INDECLINE stated in aninterviewthat these pieces, at least on some level, are “built for the masses to enjoy.” Can you elaborate on how a mural that says “Rape Trump,” or how the lynched KKK dummies in Richmond, are intended to evoke enjoyment in a viewer?

This is what we do. This is what we’ve been doing for 17 years, and we don’t assume, when we release these things, that our parents are going to call and congratulate us. It’s not for everybody.

But we also created that project in Richmond as soon as Heather [Heyer] was hit by that car by a racist piece of shit in Charlottesville. The first thing we did the day that happened is we went on social media and said, “Every dollar you spend on our website is going to go towards funding a project that criticizes the alt-right and the neo-Nazi movement.” We made about $4,000 in 20 minutes. If that’s not indicative of people supporting us, I don’t know what is.

That [support has] grown exponentially since then because people are seeing us, not just as an effective body of artists that go out and fight for different causes, but also one that’s really reliable and consistent.

If you look at INDECLINE’s body of work, we’re not Banksy. We don’t just do stencils. We have sculpture, we have Death Metals, we have public performance pieces…. Our biggest asset and the thing that makes us most excited to do these things is keeping it fresh, keeping it new and keeping it controversial.

Speaking of INDECLINE’s controversial body of work over the last 17 years, are you including the Bumfights videos under the umbrella of what INDECLINE stands for? Are those videos part of the consistent ethos you mentioned, or are projects like A House in Oakland a way of making amends for the harm many accused INDECLINE of perpetrating against the homeless community?

We’re not making amends for anything. Bumfights was INDECLINE’s first project, and it was a project that was rooted in social commentary—[it was] our way of drawing attention to the homeless issue. And it totally blew up in our face. Being as young as we were and approaching it the way we did, did not work to our advantage.

In our minds, at that age, we thought, “Are more people going to watch this, and is this going to have more of an effect than trying to put together some kind of Michael Moore, touchy-feely, sort of piece about homelessness?”

INDECLINE stands behind it. It’s not so much about making amends; it’s about just continuing to make projects. Luckily for us, we haven’t done anything that was as financially successful as Bumfights, which I think is where a lot of the problems came in. No one would have cared if people weren’t making money, and specifically making money off what looked to be exploiting the homeless.

What’s your overall goal with these projects?
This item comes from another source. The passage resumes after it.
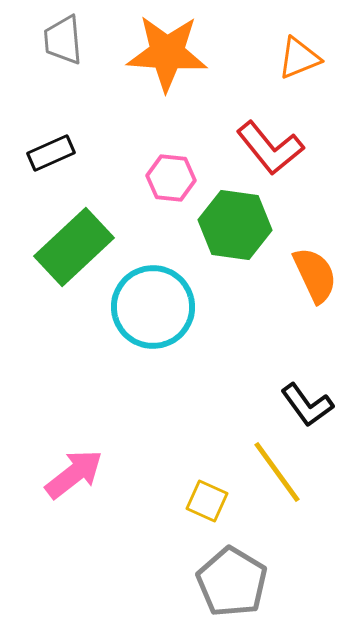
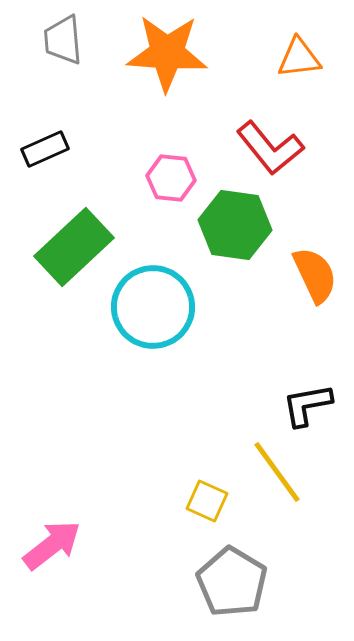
orange triangle: rotated 15 degrees clockwise
black rectangle: moved 6 px left, 4 px up
black L-shape: rotated 116 degrees clockwise
pink arrow: moved 22 px left, 71 px down
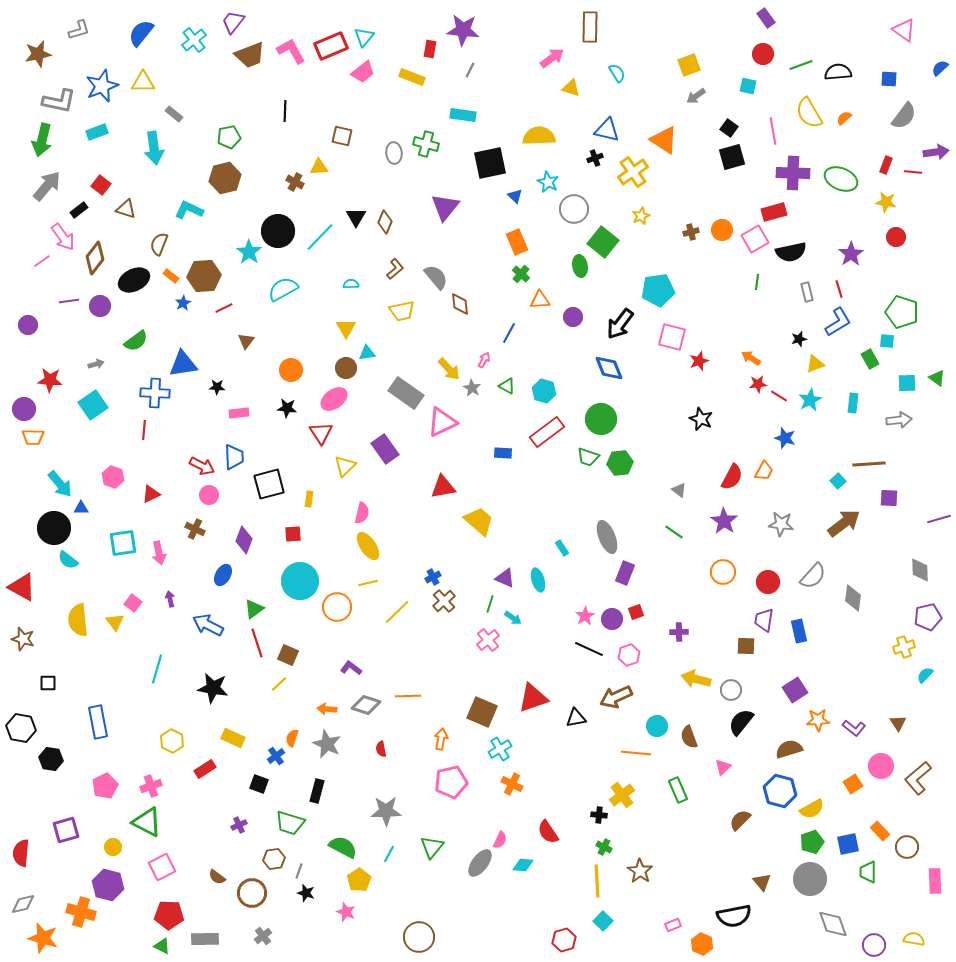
First and foremost would be awareness, and then beyond that would be inspiration. We want people to stop what they’re doing sometimes and realize that we’ve been afforded a lot of freedoms and rights as Americans, and it’s a shame to not put those to use. Especially when so many of us are so privileged and so few are. Sometimes it’s nice to think about what you can do to fight for the voiceless and do things on behalf of people who don’t have a way of effecting change in their life.

This is a fight that will be going on long after we’re here. It’s not about winning necessarily, because there are so many battles happening, but it’s about ensuring that with each generation there are people to look to for that inspiration to keep that fight going. That’s always going to be a part of our culture. It’s going to be a part of the world. Every country has its struggles.

If you look at America, we’ve got a really vibrant history of protests and revolutionaries in our own country. We’d like INDECLINE to be its own voice of this particular generation in the same way Hunter S. Thompson was through literature when Nixon was in office. We hope and strive to be something people can look to 50 years down the road when Trump is this historical president—which he definitely will be—and people are going, “Fuck, what were people doing when Trump was in office?” We hope they can look to us.